A stretch of the entries below is to be set down exactly, running from the line with "List each element's type and" through the line with "Document page, 1500x844 pixels.", both included, and no other line.

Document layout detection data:
————
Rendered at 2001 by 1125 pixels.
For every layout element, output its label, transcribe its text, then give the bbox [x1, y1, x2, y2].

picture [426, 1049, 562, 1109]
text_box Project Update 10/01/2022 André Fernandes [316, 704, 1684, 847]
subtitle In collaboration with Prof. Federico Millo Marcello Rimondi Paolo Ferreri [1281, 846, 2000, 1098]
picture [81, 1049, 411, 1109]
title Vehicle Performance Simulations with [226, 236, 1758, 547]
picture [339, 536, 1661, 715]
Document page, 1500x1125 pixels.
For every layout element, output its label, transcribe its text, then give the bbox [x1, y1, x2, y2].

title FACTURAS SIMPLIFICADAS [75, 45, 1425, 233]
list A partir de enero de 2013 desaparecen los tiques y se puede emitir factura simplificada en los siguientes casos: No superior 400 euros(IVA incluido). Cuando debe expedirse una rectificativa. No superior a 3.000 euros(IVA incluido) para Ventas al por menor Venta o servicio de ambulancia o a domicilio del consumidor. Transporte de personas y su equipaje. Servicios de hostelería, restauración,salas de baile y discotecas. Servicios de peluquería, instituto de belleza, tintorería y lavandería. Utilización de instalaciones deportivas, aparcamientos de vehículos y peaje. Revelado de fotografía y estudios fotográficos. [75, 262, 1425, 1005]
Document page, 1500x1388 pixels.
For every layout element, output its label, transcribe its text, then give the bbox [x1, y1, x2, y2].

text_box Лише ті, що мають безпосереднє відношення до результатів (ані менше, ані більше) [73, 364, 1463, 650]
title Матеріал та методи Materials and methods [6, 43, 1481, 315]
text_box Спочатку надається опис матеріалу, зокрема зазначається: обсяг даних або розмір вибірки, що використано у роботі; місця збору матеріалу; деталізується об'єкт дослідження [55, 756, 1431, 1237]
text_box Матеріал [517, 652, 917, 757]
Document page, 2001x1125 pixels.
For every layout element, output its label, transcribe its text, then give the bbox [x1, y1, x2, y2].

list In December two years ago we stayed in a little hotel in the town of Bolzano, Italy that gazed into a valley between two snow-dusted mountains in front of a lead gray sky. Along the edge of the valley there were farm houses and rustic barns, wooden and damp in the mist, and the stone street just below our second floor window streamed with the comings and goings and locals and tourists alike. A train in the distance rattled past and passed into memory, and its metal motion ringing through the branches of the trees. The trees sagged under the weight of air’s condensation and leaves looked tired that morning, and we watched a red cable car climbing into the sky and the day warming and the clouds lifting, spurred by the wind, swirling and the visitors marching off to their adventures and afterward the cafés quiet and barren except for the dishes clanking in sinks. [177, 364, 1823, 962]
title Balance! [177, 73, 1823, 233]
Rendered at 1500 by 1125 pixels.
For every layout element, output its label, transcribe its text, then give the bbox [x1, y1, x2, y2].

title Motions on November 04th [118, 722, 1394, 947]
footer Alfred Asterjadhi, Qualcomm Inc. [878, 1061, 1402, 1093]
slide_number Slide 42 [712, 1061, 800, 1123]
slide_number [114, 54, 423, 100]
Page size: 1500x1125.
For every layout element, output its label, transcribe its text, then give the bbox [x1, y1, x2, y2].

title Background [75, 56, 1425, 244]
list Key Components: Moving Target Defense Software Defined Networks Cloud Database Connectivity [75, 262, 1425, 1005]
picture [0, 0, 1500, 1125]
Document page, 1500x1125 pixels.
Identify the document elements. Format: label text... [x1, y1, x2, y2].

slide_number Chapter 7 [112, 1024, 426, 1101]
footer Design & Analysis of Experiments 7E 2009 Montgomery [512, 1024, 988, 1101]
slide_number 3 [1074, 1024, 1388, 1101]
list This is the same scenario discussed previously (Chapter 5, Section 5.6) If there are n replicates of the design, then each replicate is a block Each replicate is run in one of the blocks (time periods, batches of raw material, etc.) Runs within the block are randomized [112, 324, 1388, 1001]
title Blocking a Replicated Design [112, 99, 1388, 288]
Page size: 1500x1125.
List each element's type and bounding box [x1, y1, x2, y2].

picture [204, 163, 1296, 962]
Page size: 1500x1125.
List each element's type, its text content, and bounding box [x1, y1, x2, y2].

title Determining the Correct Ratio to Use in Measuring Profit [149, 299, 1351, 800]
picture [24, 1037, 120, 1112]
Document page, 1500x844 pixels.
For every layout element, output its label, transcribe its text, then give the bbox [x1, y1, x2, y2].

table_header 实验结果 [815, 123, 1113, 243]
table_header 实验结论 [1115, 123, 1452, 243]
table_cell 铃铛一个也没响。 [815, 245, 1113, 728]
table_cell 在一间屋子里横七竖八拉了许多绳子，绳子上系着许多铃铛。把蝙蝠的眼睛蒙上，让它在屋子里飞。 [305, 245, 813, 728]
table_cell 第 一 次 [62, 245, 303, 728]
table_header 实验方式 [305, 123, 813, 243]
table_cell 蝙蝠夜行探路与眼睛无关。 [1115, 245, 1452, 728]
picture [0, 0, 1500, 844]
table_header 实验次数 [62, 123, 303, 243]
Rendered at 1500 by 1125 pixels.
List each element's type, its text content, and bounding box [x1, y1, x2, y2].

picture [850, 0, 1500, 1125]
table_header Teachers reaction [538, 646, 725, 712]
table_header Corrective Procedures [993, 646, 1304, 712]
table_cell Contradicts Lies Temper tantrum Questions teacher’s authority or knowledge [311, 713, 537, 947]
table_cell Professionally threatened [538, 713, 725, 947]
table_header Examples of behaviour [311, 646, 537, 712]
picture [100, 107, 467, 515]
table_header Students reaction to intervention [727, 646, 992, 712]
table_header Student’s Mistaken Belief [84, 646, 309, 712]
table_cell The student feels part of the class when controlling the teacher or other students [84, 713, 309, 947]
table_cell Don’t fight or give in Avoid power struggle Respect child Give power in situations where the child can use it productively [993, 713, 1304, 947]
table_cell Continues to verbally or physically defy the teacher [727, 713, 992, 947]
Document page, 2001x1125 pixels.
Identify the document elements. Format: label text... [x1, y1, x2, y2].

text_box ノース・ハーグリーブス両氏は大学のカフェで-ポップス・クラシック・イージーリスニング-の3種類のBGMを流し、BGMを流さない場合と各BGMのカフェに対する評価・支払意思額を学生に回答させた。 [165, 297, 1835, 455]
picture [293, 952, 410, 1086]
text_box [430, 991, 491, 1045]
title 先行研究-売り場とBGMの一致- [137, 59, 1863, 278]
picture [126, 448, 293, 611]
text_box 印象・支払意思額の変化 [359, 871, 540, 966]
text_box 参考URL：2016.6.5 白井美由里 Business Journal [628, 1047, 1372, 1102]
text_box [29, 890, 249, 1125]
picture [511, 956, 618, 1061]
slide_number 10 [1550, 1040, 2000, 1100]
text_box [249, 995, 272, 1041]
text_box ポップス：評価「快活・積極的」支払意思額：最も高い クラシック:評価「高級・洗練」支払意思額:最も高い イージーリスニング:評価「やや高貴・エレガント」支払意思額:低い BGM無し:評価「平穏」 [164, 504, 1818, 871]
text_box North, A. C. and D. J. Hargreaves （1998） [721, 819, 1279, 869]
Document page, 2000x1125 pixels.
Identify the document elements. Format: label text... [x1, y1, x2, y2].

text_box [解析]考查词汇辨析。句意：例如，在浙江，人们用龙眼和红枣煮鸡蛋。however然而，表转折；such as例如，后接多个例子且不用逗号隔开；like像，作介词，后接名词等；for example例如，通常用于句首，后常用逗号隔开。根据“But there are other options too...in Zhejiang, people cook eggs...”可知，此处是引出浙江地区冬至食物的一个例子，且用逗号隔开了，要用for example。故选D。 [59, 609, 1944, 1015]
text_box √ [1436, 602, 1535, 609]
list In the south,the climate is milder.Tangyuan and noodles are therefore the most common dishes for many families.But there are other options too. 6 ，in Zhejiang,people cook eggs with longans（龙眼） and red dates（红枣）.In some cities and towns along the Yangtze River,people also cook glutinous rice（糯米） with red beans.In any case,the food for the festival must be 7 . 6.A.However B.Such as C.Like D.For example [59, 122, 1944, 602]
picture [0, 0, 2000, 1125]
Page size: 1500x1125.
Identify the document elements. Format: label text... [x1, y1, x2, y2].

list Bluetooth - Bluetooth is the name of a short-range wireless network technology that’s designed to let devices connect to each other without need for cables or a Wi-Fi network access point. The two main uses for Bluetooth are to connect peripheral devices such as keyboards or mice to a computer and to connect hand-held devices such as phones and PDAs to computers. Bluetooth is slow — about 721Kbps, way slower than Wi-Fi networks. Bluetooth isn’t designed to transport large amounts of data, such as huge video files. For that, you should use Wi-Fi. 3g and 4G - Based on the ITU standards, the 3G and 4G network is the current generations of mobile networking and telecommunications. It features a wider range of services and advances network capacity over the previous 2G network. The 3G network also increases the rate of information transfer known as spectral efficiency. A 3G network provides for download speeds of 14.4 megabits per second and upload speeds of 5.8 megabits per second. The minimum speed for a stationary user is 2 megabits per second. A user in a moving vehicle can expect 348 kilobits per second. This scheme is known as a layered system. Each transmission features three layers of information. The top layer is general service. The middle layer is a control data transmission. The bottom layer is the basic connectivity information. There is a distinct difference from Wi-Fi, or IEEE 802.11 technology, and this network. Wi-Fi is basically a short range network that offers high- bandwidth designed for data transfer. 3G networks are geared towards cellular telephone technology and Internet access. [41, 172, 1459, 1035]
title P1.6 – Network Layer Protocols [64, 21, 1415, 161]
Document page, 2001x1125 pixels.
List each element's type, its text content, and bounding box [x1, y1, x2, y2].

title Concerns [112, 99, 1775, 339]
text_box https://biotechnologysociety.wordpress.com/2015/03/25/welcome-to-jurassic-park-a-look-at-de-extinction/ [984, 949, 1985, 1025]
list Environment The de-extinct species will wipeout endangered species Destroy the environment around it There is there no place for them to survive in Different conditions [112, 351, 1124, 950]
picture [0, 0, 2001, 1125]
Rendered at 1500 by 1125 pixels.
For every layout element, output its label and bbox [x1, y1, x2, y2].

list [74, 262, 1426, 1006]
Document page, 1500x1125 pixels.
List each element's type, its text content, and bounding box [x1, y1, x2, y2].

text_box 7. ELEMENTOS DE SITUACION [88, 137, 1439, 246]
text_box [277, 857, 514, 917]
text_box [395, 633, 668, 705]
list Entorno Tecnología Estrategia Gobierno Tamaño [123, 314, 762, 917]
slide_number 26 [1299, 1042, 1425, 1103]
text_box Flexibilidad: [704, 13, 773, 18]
————
Answer to the problem =>
List each element's type and bounding box [x1, y1, x2, y2].

picture [204, 163, 1296, 962]
Page size: 1500x1125.
List each element's type, its text content, and bounding box [x1, y1, x2, y2].

title Determining the Correct Ratio to Use in Measuring Profit [149, 299, 1351, 800]
picture [24, 1037, 120, 1112]
Document page, 1500x844 pixels.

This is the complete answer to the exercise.